_Problem details:_
Write out the passage on R variables and basic data types word for word, starting at "- It will return" and ending at "forms of data.".

_Source extract:_
--- START ---

3-Data Types, Basic Commands and Charting
1. Creating and Manipulating Vectors and Basic Variables
To create any data object:
- the command will begin with the a name for the new variable
- followed by: - an assignment operator
<-
- and then the data or expression that defines the content of the variable.
-This can include direct values, function calls, operations, or other variables.
variableName <- "word"
Variable names are never wrapped in quotes. String/character values being assigned to variable must be wrapped in quotes. Variable names cannot begin with anything other than an alphabetical character, but otherwise can contain special characters and numbers (*_13). Variable names cannot contain spaces, but string values can.
Definition - “Function”: A set of instructions defined to perform a specific task.
-E.g., help() : ‘help’ is a function to get information
Definition - “Function Call”: The act of executing a function with specific arguments, if required, to produce a result.
- e.g., help(“integer”)
- This calls the ‘help’ function with the argument (aka parameter) “integer”
- It will return information about an ‘integer’ object type.
1.1 Variables and Basic Data Types
Let’s start by looking at types of variables.
Definition - “Basic Data Types”: Types of data representing the simplest forms of data.
Basic Data Types:
-
Numeric: Decimal or floating-point numbers (e.g., 4.5, -3.2).
-
Integer: Whole numbers (e.g., 1, -5, 20).
-
In R, integers are often just treated as numeric unless explicitly specified.
-
Character: Text or strings (e.g., “hello”, “1234”).
-
Logical: Boolean values, either TRUE or FALSE.

--- END ---

_Data segment:_
--- START ---

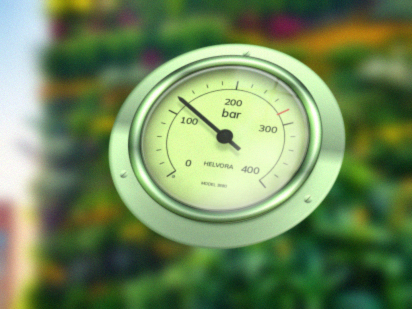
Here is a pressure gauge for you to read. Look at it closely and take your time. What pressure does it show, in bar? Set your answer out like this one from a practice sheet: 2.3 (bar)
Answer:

--- END ---

_Exercise response:_
- It will return information about an ‘integer’ object type.
1.1 Variables and Basic Data Types
Let’s start by looking at types of variables.
Definition - “Basic Data Types”: Types of data representing the simplest forms of data.